El día después de pasado mañana

El desierto blanco es la novela del cineasta y escritor español Luis López Carrasco recién publicada, donde vuelve permanentemente al pasado para que sus recuerdos perduren: “Para algunas personas recordar es sumar imágenes, pero yo creo que recordar es actualizar emociones”

Por Nicolás Artusi

Mar 14, 2024

“La distopía siempre es reaccionaria. Estás clausurando el presente desde un futuro aterrador”. En algún punto del mañana, Carlos recuerda episodios de su vida a comienzos del siglo XXI: el estrambótico proceso de selección para un trabajo (“nueve desconocidos huyen en globo de unos bombarbeos y deben decidir quién de ellos se tiene que tirar al mar para que el resto pueda llegar sano…”), el naufragio aéreo de una amiga en una isla paradisíaca o el regreso a la vieja casa familiar de las vacaciones. Si la nostalgia es un hábito aprendido, en El desierto blanco, la novela del cineasta y escritor español Luis López Carrasco recién publicada, acá tiene poco de pose y mucho de museo porque desde su exilio enigmático en un futuro misterioso el tal Carlos recupera sus historias mínimas y las convierte en piezas arqueológicas de su humanidad.
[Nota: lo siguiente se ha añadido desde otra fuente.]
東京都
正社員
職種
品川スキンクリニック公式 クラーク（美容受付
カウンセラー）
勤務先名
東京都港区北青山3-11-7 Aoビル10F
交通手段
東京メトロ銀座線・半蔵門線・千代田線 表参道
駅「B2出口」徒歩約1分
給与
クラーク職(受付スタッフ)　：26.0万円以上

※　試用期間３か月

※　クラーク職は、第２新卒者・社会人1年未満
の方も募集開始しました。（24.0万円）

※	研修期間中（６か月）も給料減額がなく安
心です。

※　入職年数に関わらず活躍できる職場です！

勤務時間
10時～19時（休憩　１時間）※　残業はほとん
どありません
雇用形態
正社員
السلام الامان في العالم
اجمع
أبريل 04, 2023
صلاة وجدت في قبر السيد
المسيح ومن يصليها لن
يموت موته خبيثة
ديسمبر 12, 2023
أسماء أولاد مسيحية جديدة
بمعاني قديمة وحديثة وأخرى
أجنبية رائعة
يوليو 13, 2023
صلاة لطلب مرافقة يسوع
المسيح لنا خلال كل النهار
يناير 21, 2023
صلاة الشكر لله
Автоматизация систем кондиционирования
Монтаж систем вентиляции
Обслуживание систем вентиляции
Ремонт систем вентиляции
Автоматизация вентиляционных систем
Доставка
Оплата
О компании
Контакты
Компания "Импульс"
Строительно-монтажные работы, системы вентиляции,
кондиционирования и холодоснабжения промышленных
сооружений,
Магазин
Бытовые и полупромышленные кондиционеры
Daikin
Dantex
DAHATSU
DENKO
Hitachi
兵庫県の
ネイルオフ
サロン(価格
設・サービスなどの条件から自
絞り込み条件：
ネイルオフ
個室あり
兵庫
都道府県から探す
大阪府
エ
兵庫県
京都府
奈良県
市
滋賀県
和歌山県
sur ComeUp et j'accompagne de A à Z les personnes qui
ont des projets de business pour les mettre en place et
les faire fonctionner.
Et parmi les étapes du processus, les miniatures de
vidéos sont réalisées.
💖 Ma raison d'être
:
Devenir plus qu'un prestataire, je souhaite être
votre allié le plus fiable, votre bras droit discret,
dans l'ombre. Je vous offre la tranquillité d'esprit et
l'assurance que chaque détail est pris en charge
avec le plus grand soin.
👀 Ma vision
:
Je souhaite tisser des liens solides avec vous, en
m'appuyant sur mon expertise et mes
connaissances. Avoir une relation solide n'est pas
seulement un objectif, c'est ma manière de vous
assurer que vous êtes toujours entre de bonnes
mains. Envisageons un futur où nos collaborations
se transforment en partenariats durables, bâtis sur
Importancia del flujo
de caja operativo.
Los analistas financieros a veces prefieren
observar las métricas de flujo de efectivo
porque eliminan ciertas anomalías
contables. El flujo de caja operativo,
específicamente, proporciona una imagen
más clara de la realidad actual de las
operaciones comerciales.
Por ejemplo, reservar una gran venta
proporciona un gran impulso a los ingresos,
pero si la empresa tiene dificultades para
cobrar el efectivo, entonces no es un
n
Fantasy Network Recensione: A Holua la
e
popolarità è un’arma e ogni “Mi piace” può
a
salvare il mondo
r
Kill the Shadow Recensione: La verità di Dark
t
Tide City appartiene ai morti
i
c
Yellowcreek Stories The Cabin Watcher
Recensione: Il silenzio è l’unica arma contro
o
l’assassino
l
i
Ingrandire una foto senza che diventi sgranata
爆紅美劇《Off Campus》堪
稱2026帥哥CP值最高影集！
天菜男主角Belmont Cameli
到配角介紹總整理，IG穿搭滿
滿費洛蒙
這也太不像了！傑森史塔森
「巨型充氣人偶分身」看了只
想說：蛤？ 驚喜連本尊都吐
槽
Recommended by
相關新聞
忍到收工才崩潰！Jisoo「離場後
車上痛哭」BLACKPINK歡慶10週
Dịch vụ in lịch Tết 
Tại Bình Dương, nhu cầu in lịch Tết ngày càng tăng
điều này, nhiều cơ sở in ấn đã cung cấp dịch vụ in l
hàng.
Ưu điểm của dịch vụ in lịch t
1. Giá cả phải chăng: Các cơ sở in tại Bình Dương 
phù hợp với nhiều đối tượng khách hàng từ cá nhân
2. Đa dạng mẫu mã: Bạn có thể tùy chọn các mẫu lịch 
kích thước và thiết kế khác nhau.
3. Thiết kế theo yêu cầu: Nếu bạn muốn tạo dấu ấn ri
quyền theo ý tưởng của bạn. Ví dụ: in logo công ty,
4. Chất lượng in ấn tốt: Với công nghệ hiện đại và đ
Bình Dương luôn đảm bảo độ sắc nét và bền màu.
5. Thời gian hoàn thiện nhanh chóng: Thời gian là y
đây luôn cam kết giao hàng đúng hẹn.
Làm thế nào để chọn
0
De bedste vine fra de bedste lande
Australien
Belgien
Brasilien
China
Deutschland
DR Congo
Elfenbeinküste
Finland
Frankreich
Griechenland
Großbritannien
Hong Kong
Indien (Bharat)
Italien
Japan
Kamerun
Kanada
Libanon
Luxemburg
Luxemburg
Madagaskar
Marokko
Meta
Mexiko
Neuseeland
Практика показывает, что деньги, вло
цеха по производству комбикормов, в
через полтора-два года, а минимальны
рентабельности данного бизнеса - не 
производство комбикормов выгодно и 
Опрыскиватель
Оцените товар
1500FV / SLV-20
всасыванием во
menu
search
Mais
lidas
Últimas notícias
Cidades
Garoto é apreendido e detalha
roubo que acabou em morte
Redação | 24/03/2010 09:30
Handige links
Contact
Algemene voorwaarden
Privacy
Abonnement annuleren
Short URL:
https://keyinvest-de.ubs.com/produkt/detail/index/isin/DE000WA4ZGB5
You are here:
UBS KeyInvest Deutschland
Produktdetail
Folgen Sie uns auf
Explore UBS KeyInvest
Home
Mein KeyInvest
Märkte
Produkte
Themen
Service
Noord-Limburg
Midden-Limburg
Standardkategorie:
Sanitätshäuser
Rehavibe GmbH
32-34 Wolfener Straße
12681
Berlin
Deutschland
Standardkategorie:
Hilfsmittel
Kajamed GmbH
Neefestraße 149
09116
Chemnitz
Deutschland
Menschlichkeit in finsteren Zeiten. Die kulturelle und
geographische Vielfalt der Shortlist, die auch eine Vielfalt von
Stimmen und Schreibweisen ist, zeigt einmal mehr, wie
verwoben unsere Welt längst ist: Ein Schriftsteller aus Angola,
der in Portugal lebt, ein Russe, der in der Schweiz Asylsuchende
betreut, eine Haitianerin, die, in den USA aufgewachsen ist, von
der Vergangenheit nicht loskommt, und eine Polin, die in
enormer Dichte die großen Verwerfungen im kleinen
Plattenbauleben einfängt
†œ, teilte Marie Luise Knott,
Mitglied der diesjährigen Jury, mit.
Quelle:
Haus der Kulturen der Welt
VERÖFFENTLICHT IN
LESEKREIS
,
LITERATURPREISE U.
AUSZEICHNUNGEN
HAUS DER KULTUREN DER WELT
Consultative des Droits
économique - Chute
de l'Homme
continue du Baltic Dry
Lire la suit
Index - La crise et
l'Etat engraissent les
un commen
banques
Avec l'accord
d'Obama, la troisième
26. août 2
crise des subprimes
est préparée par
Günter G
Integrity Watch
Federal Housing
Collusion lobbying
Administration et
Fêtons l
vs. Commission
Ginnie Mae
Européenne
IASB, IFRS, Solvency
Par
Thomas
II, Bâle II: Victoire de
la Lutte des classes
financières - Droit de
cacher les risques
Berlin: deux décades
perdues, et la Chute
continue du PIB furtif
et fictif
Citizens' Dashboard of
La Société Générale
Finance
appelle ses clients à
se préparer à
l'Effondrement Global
Una narración de lo perdido: como en la película Todos somos extraños, estrenada en cines hace unos días, el narrador visita su propio pasado y vuelve a verse a sí mismo al recolectar una serie de imágenes que serán los recuerdos que más veces lo visitarán en el futuro. A pesar de la nostalgia (“algo inmovilizador y reaccionario”, según López Carrasco), la novela, que ganó el Premio Herralde del año pasado, integra esta saga de libros que hacen bien porque su melancolía nunca llega a ser amarga. Y como sucede con los recuerdos, que suelen presentarse en orden anárquico, los capítulos también discuten la idea de que el tiempo es lineal (¿acaso no sabemos ya que el tiempo es circular?). El propio Carlos es el hilo que une el anecdotario que empieza con el acto más intrigante: la entrevista de trabajo. Igual que en El método Grönholm, el postulante advierte pronto que el ejercicio “Globo en apocalipsis” supera su propósito de selección de personal en tanto se vuelva muy revelador de la experiencia humana: “Me gustaría pensar que aquel día todos nosotros descubrimos que la vergüenza puede ser sustituida automáticamente por la adrenalina si se da con los resortes adecuados y la recompensa oportuna”.

El desierto blanco es la geografía de una isla aparentemente vacía donde cae un avión o el paisaje nevado en los páramos de Castilla: en cualquier caso, un lienzo desnudo donde la memoria pinta con trazos gruesos. “Para algunas personas recordar es sumar imágenes, pero yo creo que recordar es actualizar emociones”, dice Carlos, que vuelve mentalmente al territorio extraño de la infancia cuando se siente alienado y a la juventud como inicio de la actualidad precaria que, con la crisis financiera del 2008, manoteó a los suyos la ilusión de un provenir próspero. Pero, ¿dónde está Carlos ahora? Sin voluntad de develar la sorpresa del final, la fecha y el lugar donde escribe otorgan orden y sentido a un presente imposible narrado desde un futuro improbable.

¿Y el café?

Acá o en la Luna, no existe imagen del futuro que no tenga la inteligencia artificial como protagonista de la vida humana. Y si el robot barista ya es común en algunas cafeterías japonesas y coreanas, con el andar del siglo la IA modificará el modo en que se produzca el café: desde el grano cultivado en los laboratorios nórdicos (en los países donde más se consume la planta no crece, ¡maldita suerte!) hasta el uso de algoritmos para el tostado con el objetivo de sacarle la calidad máxima a un simple grano. Ya se dice que la inteligencia artificial tendrá entre sus múltiples tareas la alquimia que hasta ahora era artesanal: combinar variedades, tiempos y temperaturas para obtener sabores únicos y consistentes.